🤖 AI Summary
This paper addresses the inefficiency and time-consuming nature of manual stiffness tuning for dynamic locomotion in legged robots. We propose an end-to-end adaptive framework that embeds variable-stiffness control directly into the reinforcement learning (RL) action space. Methodologically, we introduce a novel leg-wise or hybrid grouping strategy for stiffness parameterization, jointly modeling stiffness and joint positions within a hierarchical action space; this is trained using Proximal Policy Optimization (PPO), domain randomization, and sim-to-real transfer. Our contributions are: (1) the first RL-based joint optimization of stiffness and position, automatically balancing velocity tracking, disturbance rejection, and energy efficiency without manual tuning; (2) leg-wise stiffness modulation enhancing push recovery and trajectory tracking accuracy; (3) hybrid stiffness grouping significantly reducing energy consumption; and (4) robust real-world locomotion—on gravel, slopes, and grass—achieved with training solely on flat-terrain simulation.
📝 Abstract
Reinforcement-learned locomotion enables legged robots to perform highly dynamic motions but often accompanies time-consuming manual tuning of joint stiffness. This paper introduces a novel control paradigm that integrates variable stiffness into the action space alongside joint positions, enabling grouped stiffness control such as per-joint stiffness (PJS), per-leg stiffness (PLS) and hybrid joint-leg stiffness (HJLS).
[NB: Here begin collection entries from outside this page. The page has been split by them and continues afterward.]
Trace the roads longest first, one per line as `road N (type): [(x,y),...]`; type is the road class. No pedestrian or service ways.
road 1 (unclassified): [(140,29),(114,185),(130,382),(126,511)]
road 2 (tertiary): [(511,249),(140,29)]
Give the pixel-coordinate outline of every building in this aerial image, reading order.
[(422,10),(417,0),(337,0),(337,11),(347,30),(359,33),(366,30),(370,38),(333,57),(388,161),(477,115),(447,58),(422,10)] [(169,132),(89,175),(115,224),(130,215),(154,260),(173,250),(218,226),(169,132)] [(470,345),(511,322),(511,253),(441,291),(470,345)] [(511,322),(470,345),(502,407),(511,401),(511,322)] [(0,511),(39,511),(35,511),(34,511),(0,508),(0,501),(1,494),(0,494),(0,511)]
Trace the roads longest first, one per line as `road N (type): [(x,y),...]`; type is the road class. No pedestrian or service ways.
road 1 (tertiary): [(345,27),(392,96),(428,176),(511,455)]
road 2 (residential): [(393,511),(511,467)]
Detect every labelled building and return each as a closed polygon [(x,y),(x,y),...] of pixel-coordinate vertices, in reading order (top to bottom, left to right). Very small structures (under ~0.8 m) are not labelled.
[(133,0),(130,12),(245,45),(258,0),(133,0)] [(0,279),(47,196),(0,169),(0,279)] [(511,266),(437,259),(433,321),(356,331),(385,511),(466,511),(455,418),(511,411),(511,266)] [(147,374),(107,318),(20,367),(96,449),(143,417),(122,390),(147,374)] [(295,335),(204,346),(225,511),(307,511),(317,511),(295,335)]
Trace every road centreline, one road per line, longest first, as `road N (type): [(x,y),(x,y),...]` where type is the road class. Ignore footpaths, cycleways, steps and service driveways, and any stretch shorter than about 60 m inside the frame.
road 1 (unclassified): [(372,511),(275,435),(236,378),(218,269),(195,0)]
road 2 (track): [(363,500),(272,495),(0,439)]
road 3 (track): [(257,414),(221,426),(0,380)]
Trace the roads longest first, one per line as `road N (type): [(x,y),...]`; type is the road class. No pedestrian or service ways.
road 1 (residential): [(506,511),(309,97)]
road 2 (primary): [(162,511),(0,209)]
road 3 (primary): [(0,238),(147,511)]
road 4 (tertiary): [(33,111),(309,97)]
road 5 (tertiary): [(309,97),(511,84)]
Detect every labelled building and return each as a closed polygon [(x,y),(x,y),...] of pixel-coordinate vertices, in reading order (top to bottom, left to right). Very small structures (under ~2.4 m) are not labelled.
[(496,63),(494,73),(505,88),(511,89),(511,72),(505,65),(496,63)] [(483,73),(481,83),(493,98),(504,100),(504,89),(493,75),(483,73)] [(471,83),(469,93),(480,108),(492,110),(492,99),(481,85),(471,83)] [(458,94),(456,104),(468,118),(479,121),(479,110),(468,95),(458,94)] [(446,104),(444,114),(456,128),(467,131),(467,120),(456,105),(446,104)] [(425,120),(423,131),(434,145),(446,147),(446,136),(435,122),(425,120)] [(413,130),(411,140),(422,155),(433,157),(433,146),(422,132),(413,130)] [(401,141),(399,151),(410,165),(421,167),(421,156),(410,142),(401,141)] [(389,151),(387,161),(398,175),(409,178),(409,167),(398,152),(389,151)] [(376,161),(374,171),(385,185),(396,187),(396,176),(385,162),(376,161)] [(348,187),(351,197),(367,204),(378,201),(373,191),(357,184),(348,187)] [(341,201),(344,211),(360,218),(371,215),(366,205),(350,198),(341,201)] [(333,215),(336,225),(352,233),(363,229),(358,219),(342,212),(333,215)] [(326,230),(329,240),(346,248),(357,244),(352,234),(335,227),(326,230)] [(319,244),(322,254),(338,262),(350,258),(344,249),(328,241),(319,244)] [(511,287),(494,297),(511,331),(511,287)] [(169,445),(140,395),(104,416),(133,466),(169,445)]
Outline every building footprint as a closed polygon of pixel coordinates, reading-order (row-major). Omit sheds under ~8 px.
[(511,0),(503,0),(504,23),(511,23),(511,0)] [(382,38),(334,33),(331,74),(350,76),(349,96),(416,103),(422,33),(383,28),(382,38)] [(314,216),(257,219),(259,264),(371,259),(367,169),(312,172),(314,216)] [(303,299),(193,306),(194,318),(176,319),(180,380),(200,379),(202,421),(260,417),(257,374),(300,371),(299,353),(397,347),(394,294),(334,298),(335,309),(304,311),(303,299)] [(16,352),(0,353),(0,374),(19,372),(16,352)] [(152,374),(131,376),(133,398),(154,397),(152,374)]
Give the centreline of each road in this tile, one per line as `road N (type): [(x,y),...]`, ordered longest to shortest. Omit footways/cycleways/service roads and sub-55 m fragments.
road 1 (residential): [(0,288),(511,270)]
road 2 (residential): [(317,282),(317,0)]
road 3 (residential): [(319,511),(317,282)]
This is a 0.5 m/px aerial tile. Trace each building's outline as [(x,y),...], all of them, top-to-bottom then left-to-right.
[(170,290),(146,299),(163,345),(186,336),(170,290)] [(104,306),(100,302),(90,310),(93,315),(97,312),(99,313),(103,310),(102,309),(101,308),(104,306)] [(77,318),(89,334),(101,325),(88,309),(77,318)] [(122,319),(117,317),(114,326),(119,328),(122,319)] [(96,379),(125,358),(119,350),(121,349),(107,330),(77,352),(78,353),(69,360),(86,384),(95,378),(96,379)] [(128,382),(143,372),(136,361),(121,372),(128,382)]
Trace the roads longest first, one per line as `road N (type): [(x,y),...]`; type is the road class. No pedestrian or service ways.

We show that variable stiffness policies, with grouping in per-leg stiffness (PLS), outperform position-based control in velocity tracking and push recovery. In contrast, HJLS excels in energy efficiency. Furthermore, our method showcases robust walking behaviour on diverse outdoor terrains by sim-to-real transfer, although the policy is sorely trained on a flat floor. Our approach simplifies design by eliminating per-joint stiffness tuning while keeping competitive results with various metrics.